Bob Clasby

No. 91, 98, 79
- Positions: Defensive tackle Defensive end

Personal information
- Born: September 28, 1960 (age 65) Detroit, Michigan, U.S.
- Listed height: 6 ft 5 in (1.96 m)
- Listed weight: 260 lb (118 kg)

Career information
- High school: Boston College (Boston, Massachusetts)
- College: Notre Dame
- NFL draft: 1983: 9th round, 236th overall pick

Career history
- Seattle Seahawks (1983)*; Chicago Blitz (1984); Jacksonville Bulls (1984-1985); St.

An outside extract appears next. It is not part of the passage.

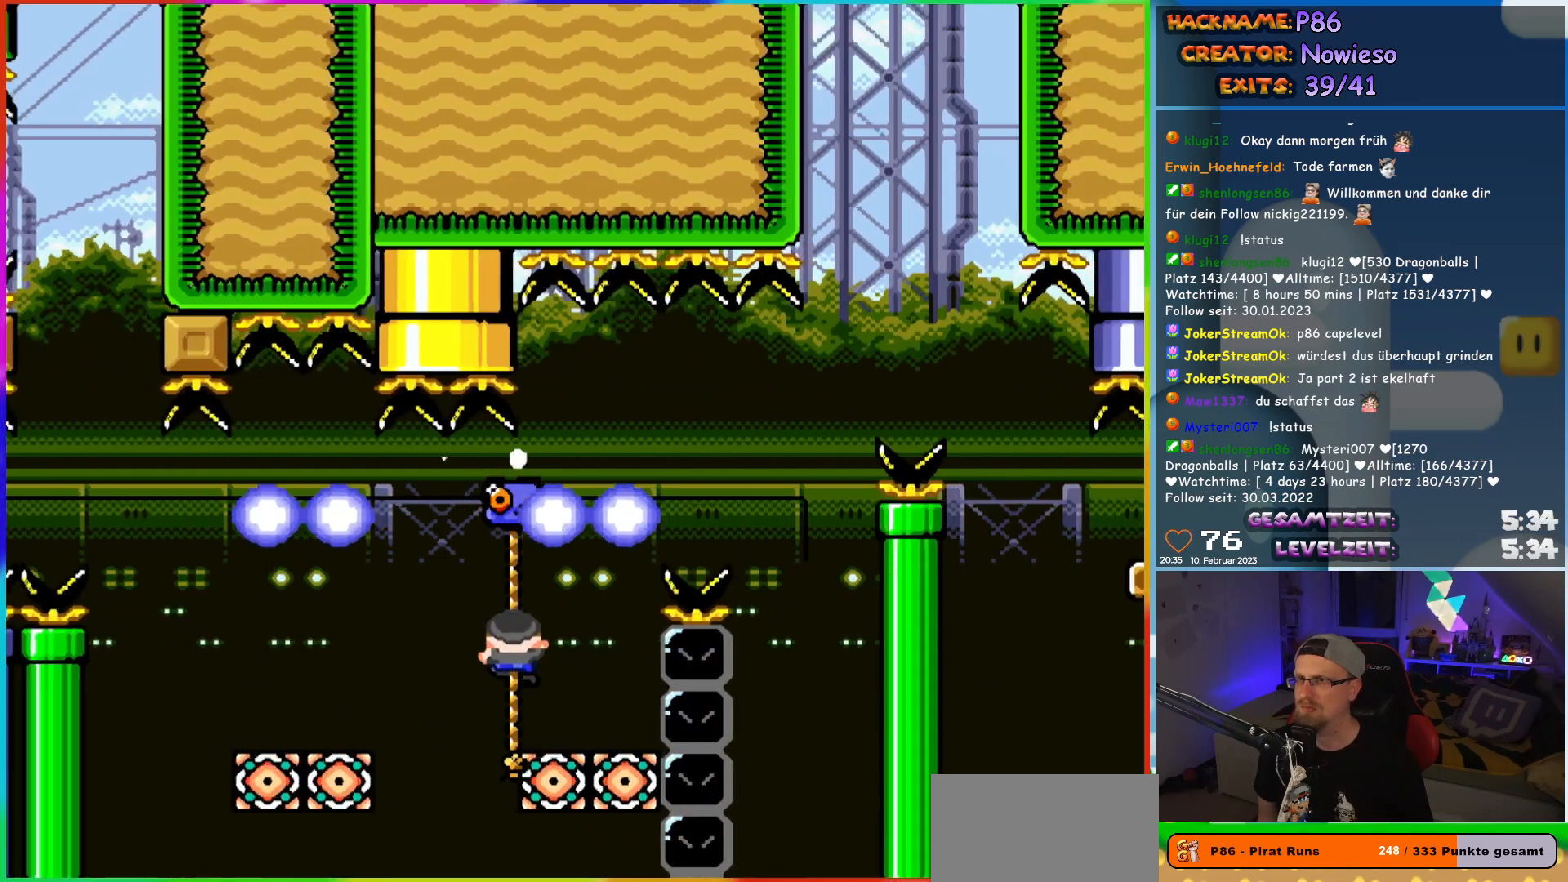
{"buttons": ["B", "Y", "DPAD_RIGHT"], "events": [[67, "DPAD_DOWN", "up"], [67, "DPAD_RIGHT", "down"], [100, "DPAD_RIGHT", "up"], [117, "DPAD_RIGHT", "down"], [250, "B", "down"], [417, "B", "up"], [467, "B", "down"]]}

Louis/Phoenix Cardinals (1986–1990);
- * Offseason or practice squad member only

Career NFL statistics
- Sacks: 14.5
- Fumble recoveries: 2
- Interceptions: 1
- Stats at Pro Football Reference

= Bob Clasby =

American football player (born 1960)

Robert James Clasby (born September 28, 1960) is an American former professional football player who was a defensive lineman for five seasons in the National Football League (NFL). He was selected by the Seattle Seahawks in the ninth round of the 1983 NFL draft, after playing college football for Notre Dame Fighting Irish. He played for five seasons in the NFL for the St. Louis/Phoenix Cardinals.